Handle every stressful situation like a dog, if you can’t eat it or hump it. Pee on it and walk away.
Well, it sounds to me as if this man is clearly competent and sane to stand trial.
He clearly knew what he was doing and admits he has no real regrets.
But all that aside, I think it would behove the state to look into the allegations made against the parole officer.
To see if he/she was indeed monkeying with the rules and making the guy late for work everyday. That would be fairly easy to verify.
Its not an uncommon complaint at all.
Probation/Parole Officers are fairly well disliked on both sides of the coin, in court and out of court due to their history of shenanigans such as the ones alleged in this case.
I recall one Probation Officer in Georgia during the early 90’s who would issue a flurry of arrest warrants for his more serious probationers and have the cops go pick them up. Just before he was scheduled to take vacations with his family or go out of town on one of those government funded business trips.
He would let them sit in jail for the duration of his trip to ensure that he would not be bothered by them getting into trouble while he was on a beach somewhere sippin drinks.
This went on for about 3 or 4 year until a defense lawyer got wind of it and brought it to the attention of the GBI.
That probation officer is now the one in jail.
"He deserved it . . . He's an a- -hole."
Hard to argue with that logic.
In red states, that’d be a violation of his parole.
I read somewhere on the net that he was an illegal.
LLS
I thought that was a good line too. And if I was monitoring a parolee named “poison” I would not try to make every visit confrontational.
Well I read the whole story.

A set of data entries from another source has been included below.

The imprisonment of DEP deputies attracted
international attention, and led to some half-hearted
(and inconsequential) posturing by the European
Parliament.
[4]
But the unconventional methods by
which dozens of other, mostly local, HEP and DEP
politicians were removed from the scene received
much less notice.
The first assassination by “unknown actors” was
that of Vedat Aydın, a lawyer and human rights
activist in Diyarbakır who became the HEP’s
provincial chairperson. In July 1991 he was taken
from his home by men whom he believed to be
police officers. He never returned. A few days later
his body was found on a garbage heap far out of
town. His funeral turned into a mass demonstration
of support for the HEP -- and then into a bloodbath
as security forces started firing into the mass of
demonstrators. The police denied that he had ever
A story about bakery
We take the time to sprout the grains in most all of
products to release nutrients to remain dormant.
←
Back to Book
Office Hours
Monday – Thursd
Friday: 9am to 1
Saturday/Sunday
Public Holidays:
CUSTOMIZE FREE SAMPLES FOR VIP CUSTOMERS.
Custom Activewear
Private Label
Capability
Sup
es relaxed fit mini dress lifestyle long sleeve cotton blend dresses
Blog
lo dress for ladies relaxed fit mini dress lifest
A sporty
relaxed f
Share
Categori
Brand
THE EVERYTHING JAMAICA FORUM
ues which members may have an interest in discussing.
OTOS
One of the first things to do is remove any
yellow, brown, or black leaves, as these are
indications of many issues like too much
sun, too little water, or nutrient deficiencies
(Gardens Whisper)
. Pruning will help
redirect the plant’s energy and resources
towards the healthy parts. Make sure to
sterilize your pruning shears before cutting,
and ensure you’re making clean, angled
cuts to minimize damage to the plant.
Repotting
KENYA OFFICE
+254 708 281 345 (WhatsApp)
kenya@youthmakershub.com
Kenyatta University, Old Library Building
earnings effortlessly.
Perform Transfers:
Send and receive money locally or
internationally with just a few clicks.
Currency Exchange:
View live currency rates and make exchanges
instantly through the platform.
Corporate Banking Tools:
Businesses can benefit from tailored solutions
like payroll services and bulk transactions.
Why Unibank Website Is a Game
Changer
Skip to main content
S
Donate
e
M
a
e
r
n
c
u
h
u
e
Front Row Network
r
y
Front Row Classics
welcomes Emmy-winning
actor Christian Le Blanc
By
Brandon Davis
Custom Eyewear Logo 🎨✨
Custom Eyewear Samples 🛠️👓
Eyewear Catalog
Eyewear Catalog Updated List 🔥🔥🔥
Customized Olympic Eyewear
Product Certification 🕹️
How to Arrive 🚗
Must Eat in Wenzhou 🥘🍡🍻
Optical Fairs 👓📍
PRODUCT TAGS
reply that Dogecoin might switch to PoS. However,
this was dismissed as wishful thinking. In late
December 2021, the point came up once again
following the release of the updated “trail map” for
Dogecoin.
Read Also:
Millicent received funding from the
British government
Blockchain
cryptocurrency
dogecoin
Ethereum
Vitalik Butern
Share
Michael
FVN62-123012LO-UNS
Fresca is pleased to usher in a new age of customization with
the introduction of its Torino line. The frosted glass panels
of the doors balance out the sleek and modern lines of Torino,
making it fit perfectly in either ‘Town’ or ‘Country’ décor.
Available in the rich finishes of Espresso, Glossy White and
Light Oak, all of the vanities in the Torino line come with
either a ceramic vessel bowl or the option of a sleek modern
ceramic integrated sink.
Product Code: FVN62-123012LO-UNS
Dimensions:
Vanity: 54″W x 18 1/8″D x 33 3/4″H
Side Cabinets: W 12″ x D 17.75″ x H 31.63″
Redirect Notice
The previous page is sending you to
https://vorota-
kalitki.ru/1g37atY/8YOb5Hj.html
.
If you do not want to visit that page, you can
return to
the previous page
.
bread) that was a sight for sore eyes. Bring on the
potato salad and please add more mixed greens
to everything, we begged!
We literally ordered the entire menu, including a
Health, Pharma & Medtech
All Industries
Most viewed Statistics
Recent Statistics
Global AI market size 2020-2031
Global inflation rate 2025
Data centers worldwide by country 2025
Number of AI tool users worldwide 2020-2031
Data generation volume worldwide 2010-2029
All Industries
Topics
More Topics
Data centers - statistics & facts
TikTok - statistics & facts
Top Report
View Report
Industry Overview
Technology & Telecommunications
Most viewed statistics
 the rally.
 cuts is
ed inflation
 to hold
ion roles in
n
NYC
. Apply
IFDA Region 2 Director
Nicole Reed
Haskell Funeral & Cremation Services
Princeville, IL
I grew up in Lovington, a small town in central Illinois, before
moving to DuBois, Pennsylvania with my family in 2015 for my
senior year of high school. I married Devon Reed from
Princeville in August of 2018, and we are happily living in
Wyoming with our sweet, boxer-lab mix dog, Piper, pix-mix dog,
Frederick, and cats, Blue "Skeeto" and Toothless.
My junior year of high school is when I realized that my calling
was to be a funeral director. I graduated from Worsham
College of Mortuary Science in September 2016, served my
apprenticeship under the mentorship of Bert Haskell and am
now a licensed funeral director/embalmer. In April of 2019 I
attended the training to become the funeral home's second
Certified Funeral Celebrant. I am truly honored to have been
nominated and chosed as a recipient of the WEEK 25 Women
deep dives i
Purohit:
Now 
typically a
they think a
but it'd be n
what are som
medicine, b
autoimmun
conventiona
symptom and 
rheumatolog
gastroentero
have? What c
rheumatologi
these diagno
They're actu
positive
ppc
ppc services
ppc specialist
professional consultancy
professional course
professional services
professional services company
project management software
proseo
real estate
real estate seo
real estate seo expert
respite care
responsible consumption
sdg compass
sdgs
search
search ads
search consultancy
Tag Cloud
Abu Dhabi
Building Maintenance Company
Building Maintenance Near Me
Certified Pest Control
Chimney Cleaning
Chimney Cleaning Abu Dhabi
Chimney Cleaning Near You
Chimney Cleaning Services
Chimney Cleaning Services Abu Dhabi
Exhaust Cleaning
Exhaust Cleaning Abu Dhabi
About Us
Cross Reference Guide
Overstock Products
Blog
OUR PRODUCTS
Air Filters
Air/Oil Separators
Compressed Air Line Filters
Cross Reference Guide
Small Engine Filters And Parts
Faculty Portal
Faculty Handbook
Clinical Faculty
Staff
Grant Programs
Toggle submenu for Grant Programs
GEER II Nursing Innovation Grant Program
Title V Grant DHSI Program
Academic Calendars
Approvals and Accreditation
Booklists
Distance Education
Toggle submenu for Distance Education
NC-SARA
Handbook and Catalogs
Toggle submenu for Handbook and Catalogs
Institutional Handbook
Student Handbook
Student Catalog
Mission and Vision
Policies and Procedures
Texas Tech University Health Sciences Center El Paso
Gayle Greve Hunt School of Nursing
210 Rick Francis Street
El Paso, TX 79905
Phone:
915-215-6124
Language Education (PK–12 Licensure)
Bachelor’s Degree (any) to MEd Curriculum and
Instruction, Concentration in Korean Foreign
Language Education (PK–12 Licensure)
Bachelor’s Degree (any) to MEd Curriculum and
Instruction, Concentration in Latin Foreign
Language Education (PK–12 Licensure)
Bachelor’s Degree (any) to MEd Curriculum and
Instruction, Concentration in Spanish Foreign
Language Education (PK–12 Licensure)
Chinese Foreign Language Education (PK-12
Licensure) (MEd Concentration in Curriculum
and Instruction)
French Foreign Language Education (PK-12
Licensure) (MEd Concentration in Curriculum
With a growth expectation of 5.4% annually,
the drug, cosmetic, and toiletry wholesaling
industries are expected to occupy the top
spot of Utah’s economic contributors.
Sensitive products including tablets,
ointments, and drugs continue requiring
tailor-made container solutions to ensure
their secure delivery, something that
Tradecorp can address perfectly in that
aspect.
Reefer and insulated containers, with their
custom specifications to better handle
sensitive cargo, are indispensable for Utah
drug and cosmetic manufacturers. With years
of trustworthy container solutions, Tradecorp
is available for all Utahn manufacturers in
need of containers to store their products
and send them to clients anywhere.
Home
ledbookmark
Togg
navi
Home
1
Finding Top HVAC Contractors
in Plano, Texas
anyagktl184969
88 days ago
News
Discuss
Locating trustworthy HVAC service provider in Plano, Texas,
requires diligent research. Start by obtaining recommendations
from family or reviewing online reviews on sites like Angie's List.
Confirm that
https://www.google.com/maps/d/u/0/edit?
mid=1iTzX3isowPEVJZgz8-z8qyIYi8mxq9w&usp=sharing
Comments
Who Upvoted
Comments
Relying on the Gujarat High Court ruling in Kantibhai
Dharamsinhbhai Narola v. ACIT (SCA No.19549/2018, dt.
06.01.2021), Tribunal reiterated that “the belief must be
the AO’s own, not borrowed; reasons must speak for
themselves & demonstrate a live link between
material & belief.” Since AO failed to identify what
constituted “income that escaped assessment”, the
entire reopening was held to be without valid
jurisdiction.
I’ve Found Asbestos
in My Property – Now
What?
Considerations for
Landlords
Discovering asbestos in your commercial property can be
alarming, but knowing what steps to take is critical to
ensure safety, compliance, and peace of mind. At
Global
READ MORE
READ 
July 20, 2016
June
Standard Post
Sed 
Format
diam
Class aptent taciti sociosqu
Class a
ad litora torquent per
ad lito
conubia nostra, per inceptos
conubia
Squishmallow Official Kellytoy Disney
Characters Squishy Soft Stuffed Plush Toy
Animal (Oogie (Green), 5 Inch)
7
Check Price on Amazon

Sounds like the PO was a real jerk and in the wrong line of work.
I concur.
Not to excuse 'Poison's' actions but many a parole officer are Barney Fife wanna be Cops who failed the grade and it's they who have 'issues'. Their goal in life is to make life miserable for those whose life they now have complete control over because they are the ones who are the failure.
If a study was done on parole officers it may find that they were the ones in school who got noogies, their lunch money taken, and had to do the Algebra homework for the 'bully'. In English - They Were Sissies. So now they're getting even with all the 'school bullies'.
Again, I'm not excusing 'Poison's' actions but his trial could prove interesting.
Have to agree. There are just some people that really love having it over some people. I am sure there have been many complaints against this guy and they were ignored.
LOL! I am still chuckling as I post this.
It was stated above that the trial should be interesting. The shooter should go to jail but the PO should lose his job too. I hope those he works with rat him out.
“shooting his Brooklyn parole officer”
Gee, that law about felons owning guns worked well, didn’t it?
Yet another reason to ban parole.
Execute him, then he wont have to worry about his parole officer anymore.
Wow, this story brings up a whole host of mixed feelings.
I wish Poison had a larger set of problem solving skills.
Seems as though most people have forgotten that parole doesn’t mean the criminal has paid their debt to society.
It is by the grace of society that the parolee is afforded his freedom at all.
Either incarcerate him, put him on a chain gang working hard labor or charge him with attempted premeditated murder of a law enforcement officer and execute him.
The issue here is the lack of respect for legitimate authority and the criminal’s judgment of legitimate authority, not the criminal’s wishes.
ROTFLMAO - going to have to make this into a poster for a friend of mine who is a substance abuse counselor.